Ma queste, in fondo, sono cose che sappiamo. Però è difficile non partire da questa premessa nel voler riflettere sulle indiscrezioni che circolano in merito a una possibile drastica riforma dell’Assegno unico, che il governo ha smentito, ma soprattutto sul piano del ministro dell’Economia, Giancarlo Giorgetti, per reperire le risorse necessarie a varare sconti fiscali destinati alle famiglie che mettono al mondo un figlio o a quelle numerose. I dettagli non si conoscono, le voci che circolano parlano un po’ confusamente di quoziente familiare e di detrazioni, che sono due cose molto diverse, dunque non vale la pena entrare nello specifico.

Quello che può essere importante è rilevare che il governo ha tutto il diritto di intervenire in materia di fisco e famiglia, perché il suo programma elettorale parlava espressamente di quoziente, e anche perché la riforma dell’Assegno unico ha lasciato molte cose in sospeso. In Germania, per fare un esempio, i contribuenti possono scegliere tra un assegno da 220 euro al mese a figlio, preferito da chi ha redditi più bassi, e una grossa deduzione fiscale, scelta da chi paga più tasse. In Francia, all’assegno che premia le fasce deboli si aggiunge il ben noto quoziente familiare, con un meccanismo di calcolo che evita il rischio di scoraggiare il lavoro femminile. Il margine per correggere il difetto di universalità del nostro sistema, insomma, c’è, così come la necessità di migliorare i sostegni a chi ha più figli, di rivoluzionare l’indicatore Isee, e di passare da un modello ancora fondamentalmente assistenziale a uno con obiettivi demografici.

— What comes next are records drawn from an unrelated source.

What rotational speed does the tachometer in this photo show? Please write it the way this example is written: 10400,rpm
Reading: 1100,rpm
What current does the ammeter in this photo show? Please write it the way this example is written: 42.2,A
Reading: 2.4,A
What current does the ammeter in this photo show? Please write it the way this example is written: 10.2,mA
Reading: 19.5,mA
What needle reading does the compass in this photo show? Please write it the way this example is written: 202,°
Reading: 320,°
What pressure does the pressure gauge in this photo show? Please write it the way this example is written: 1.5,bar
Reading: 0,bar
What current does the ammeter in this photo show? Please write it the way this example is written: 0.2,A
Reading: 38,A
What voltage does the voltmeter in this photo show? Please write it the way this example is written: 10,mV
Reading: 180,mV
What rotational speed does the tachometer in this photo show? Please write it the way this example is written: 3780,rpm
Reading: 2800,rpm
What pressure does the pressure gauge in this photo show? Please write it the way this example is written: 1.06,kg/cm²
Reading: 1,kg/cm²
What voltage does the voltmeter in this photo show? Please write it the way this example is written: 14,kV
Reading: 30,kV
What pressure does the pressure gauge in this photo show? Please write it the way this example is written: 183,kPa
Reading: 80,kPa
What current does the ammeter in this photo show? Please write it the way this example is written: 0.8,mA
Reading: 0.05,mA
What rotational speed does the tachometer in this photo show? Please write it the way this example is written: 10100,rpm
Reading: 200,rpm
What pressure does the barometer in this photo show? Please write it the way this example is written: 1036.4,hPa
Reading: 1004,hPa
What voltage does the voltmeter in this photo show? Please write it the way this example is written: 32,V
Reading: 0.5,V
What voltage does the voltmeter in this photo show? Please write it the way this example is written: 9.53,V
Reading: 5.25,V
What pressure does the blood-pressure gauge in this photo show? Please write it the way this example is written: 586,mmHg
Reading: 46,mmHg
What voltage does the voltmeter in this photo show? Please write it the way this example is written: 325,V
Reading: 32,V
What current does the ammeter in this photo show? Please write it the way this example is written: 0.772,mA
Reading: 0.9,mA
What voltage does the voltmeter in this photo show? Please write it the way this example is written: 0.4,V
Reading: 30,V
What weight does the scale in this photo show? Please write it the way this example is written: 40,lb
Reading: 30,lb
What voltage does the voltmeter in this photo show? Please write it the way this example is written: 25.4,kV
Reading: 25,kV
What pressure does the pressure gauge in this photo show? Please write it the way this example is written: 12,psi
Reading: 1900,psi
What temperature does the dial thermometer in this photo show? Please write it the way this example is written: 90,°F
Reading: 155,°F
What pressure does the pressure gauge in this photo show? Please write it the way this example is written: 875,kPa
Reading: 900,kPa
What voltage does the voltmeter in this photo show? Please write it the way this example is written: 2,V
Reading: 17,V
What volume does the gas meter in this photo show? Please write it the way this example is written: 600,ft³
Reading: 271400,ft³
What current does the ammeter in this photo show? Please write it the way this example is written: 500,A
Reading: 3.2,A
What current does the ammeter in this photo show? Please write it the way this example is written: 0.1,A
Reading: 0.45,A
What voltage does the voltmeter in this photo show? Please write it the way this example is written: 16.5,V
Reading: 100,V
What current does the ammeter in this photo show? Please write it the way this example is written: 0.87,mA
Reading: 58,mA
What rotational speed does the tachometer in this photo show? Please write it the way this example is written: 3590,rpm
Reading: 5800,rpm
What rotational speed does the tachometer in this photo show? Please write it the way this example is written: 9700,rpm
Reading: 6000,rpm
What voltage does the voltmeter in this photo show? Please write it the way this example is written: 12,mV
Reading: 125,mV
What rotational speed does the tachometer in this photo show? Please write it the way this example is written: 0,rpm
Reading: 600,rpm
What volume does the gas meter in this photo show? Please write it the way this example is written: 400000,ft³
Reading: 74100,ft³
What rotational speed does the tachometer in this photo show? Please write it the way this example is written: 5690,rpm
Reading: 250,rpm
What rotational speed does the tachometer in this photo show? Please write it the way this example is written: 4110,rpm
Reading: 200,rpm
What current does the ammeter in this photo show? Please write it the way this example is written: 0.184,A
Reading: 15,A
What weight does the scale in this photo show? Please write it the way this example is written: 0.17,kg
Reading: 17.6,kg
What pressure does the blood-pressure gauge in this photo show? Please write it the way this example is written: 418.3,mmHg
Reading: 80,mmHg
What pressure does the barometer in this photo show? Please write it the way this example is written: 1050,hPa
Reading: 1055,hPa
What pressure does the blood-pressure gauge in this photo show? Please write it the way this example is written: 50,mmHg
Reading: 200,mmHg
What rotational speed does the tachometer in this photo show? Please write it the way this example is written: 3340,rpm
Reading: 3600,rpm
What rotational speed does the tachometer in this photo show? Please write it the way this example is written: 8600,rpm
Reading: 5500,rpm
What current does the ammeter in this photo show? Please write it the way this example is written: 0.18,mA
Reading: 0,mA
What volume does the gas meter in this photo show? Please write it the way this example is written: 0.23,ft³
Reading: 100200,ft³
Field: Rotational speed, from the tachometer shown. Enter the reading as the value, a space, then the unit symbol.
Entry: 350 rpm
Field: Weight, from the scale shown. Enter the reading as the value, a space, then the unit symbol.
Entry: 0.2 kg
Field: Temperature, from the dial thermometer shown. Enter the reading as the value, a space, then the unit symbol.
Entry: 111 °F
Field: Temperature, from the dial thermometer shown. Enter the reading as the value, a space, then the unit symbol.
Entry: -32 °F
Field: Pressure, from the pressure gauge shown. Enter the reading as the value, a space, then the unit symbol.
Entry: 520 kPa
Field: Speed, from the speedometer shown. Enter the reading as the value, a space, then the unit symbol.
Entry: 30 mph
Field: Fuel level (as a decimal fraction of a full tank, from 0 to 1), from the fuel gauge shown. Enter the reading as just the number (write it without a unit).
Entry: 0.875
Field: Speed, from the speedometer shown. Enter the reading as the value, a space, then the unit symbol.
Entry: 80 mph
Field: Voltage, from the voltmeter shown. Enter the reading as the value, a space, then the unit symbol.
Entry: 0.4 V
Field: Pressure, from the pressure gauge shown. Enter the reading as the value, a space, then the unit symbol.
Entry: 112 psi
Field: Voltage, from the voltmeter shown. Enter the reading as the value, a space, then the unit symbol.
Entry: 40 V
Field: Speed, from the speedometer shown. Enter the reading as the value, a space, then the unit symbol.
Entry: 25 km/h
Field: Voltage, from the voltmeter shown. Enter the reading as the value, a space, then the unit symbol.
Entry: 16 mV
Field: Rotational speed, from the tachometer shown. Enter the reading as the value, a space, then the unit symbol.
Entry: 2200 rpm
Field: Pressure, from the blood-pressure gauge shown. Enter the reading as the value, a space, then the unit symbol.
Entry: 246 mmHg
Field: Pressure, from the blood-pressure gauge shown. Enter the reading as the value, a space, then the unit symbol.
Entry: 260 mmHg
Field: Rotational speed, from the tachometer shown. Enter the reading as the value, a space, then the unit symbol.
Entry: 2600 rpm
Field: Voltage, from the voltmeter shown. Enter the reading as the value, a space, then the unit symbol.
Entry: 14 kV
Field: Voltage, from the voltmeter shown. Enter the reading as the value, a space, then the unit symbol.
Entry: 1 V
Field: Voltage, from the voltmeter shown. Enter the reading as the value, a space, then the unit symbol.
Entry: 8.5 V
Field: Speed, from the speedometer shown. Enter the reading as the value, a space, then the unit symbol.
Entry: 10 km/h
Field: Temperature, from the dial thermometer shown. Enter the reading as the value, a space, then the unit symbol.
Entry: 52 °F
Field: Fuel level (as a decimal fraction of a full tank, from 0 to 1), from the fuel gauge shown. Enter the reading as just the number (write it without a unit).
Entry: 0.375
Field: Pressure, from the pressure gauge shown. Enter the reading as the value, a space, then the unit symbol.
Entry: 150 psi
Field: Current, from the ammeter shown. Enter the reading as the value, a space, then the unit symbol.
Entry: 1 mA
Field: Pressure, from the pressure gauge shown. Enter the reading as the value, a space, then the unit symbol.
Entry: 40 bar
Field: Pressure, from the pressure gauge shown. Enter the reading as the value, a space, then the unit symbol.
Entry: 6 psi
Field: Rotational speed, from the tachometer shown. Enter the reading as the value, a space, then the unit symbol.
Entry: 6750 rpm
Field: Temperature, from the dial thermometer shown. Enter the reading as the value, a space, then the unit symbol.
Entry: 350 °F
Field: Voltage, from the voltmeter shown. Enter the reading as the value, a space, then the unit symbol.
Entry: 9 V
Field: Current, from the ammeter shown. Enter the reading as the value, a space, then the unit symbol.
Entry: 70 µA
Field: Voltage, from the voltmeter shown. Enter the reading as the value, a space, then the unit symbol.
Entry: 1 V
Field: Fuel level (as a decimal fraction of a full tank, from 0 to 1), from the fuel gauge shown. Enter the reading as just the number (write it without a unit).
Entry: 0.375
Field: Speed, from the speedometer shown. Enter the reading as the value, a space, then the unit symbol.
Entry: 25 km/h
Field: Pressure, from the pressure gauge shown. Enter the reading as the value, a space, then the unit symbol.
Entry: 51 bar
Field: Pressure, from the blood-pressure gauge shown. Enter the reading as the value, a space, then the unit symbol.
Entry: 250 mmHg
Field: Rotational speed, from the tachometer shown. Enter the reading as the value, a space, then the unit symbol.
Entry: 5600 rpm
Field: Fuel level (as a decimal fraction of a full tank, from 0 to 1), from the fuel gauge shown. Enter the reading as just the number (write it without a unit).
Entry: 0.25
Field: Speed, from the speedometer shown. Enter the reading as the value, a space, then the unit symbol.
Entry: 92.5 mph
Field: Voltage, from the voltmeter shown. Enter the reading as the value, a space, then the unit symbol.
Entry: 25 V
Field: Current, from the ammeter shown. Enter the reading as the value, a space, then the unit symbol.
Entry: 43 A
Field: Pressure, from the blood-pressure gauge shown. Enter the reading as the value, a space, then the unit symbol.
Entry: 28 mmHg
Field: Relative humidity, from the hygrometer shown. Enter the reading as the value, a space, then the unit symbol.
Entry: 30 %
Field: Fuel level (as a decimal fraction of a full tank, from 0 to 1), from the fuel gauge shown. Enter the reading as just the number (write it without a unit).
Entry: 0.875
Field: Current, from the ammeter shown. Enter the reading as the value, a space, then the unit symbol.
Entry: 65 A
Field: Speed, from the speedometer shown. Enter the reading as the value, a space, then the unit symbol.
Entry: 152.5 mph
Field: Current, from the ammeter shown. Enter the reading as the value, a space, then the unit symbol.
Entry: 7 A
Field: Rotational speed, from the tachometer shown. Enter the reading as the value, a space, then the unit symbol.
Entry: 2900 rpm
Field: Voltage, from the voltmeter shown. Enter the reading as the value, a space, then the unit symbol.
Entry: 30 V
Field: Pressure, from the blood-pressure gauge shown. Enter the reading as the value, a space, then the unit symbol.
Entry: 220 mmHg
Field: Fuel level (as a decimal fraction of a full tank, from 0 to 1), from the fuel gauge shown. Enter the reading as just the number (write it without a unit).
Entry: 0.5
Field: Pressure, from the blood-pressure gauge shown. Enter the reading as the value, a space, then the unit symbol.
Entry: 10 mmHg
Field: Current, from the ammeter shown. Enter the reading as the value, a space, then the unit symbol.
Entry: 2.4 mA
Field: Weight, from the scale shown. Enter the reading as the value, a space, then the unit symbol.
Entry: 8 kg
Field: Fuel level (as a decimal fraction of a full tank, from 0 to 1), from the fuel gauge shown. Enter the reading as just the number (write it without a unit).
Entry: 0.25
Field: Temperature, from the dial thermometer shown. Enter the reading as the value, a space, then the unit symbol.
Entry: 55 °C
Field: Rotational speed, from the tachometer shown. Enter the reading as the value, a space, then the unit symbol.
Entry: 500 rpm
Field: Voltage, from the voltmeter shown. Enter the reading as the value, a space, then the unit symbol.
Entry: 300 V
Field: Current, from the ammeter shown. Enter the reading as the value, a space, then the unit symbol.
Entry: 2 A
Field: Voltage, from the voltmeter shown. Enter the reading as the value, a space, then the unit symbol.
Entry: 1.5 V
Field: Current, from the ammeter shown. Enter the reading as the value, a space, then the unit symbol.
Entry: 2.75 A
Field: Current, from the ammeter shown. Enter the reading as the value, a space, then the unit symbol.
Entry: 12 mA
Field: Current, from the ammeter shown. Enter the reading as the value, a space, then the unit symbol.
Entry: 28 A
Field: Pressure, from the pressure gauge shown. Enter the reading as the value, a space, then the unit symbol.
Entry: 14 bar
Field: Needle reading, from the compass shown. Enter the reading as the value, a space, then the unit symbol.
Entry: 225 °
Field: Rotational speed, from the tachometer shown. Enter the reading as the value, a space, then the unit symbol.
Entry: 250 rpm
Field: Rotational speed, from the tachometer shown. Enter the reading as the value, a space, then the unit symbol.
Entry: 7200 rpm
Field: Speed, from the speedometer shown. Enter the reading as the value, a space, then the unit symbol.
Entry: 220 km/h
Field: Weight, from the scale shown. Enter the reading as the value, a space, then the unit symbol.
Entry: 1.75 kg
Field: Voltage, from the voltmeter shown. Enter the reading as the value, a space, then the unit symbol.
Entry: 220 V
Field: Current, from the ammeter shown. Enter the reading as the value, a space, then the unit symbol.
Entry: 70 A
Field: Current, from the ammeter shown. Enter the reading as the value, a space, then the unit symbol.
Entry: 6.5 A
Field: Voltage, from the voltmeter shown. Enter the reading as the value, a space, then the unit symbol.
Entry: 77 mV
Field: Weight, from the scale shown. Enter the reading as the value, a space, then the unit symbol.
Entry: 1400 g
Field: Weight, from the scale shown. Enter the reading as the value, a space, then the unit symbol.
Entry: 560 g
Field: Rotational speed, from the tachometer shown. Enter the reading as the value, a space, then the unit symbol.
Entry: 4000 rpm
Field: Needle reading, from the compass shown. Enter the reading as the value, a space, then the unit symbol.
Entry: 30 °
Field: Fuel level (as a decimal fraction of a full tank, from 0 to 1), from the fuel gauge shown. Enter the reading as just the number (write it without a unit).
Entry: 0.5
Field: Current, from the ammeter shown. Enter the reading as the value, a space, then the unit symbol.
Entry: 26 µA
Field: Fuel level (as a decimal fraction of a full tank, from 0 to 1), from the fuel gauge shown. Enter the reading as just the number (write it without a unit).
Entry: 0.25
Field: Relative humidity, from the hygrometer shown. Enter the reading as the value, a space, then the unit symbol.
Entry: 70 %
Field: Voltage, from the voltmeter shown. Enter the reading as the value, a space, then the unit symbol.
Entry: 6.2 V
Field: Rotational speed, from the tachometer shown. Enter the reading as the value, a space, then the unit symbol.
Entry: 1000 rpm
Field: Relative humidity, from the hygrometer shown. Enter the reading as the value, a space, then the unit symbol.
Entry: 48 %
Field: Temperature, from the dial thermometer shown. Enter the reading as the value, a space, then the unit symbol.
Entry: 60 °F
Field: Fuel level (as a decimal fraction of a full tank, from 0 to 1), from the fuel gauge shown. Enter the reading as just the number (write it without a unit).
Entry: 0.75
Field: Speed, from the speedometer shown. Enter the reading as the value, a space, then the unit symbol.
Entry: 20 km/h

Quello che meno si comprende, visto da fuori, è come sia possibile che ogni governo debba intervenire e modificare il sistema, farlo suo, e sostanzialmente contribuire a radicare l’idea che in Italia oggi va così, ma domani chissà. Mentre invece il desiderio di famiglia e di figli per essere sostenuto ha bisogno di incentivi universalmente generosi e soprattutto di una solida base di certezze e stabilità nel tempo. Le risorse per fare meglio ci sarebbero, se si volesse realmente riscrivere il sistema fiscale azzerando molti bonus fondati sul reddito individuale e centrare l’obiettivo di una vera equità orizzontale tenendo conto dei carichi familiari. È così?
Detto questo, in Italia abbiamo fatto un grande sforzo per giungere a una razionalizzazione importante e una convergenza politica significativa con l’Assegno unico. Si parta da qui e si valuti a fondo la possibilità di ampliare il perimetro dei sostegni all’ambito fiscale nella direzione auspicata di un maggiore equilibrio del sistema. Si proceda anche a piccoli passi, ma si faccia bene.